___ THE DATA
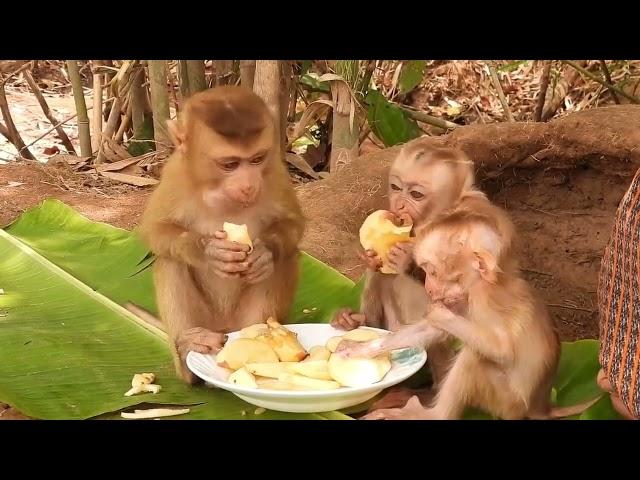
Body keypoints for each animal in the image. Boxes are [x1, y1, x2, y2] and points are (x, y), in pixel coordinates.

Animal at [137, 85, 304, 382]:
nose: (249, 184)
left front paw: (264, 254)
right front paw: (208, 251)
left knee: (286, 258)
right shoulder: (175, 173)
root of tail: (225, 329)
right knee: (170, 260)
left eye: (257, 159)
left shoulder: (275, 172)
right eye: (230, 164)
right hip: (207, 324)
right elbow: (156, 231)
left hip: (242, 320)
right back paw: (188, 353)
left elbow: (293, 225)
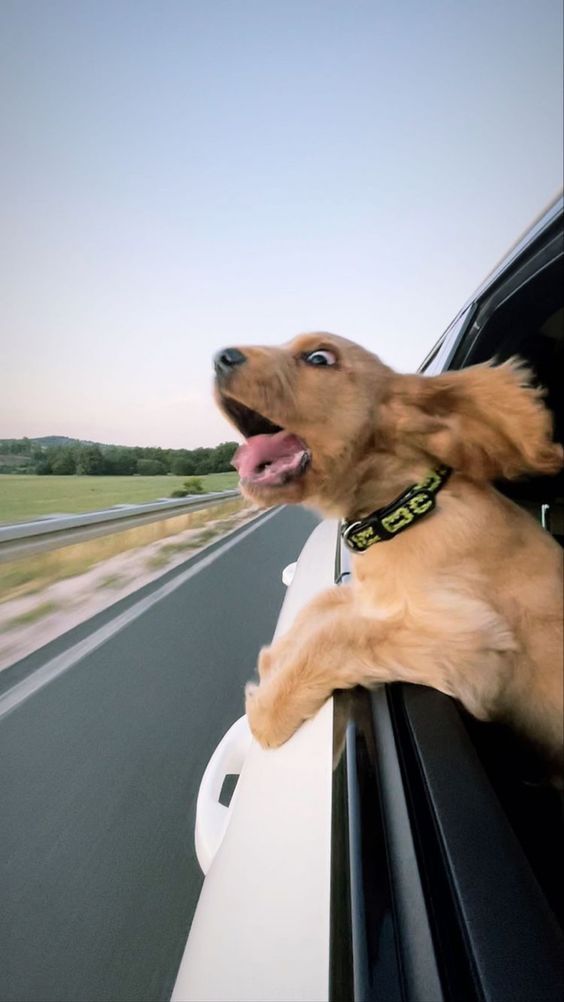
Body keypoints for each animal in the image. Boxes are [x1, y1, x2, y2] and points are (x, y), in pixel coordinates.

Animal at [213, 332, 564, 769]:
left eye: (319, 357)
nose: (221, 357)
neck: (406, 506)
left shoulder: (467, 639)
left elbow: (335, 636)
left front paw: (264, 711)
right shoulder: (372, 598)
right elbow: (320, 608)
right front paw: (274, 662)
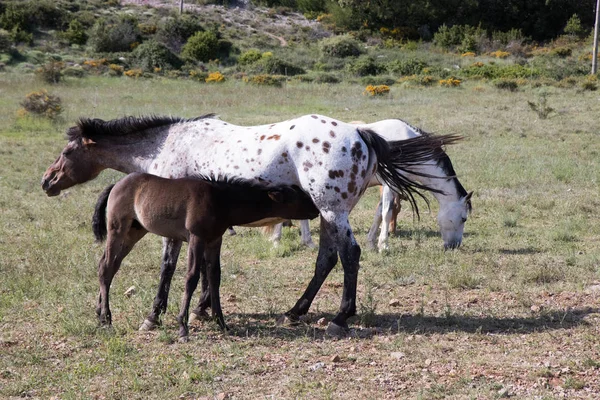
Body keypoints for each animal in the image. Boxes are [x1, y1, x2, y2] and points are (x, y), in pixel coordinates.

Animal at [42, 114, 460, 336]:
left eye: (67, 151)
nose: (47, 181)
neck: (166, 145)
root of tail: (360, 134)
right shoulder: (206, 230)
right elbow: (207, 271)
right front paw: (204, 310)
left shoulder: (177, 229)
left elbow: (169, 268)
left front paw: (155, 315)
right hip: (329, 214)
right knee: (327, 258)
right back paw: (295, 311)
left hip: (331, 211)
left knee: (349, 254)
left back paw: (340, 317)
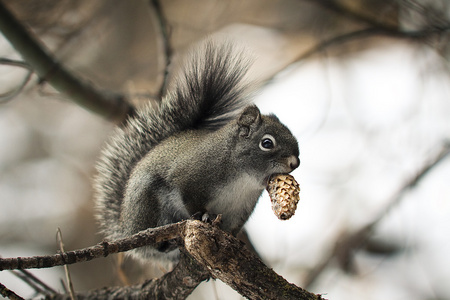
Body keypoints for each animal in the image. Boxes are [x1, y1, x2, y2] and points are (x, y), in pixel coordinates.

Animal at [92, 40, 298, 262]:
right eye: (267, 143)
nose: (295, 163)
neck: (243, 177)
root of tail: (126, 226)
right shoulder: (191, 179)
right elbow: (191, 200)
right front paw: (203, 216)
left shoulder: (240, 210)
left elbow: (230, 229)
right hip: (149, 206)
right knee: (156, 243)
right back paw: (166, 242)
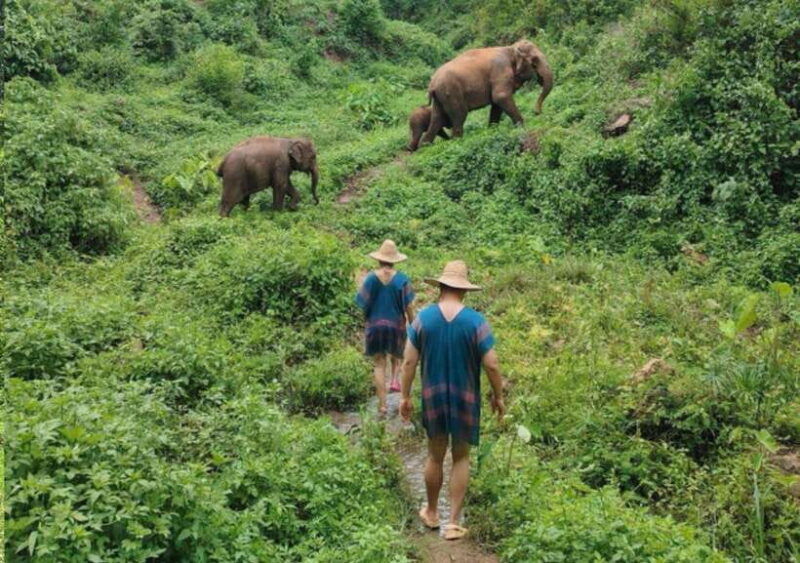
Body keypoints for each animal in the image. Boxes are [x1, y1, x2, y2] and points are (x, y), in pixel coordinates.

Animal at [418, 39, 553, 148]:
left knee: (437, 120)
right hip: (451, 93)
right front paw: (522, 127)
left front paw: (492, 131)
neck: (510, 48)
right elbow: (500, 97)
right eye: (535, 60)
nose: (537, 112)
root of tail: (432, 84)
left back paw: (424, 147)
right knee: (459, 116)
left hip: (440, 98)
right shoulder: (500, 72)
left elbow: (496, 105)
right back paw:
______
Lines containing the word "elbow": copy every one of them from the records above.

right elbow: (156, 231)
left elbow: (293, 225)
left elbow: (335, 636)
right elbow: (320, 608)
right elbow: (207, 271)
left elbow: (169, 268)
right elbow: (191, 200)
left elbow: (230, 229)
right elbow: (500, 97)
left elbow: (496, 105)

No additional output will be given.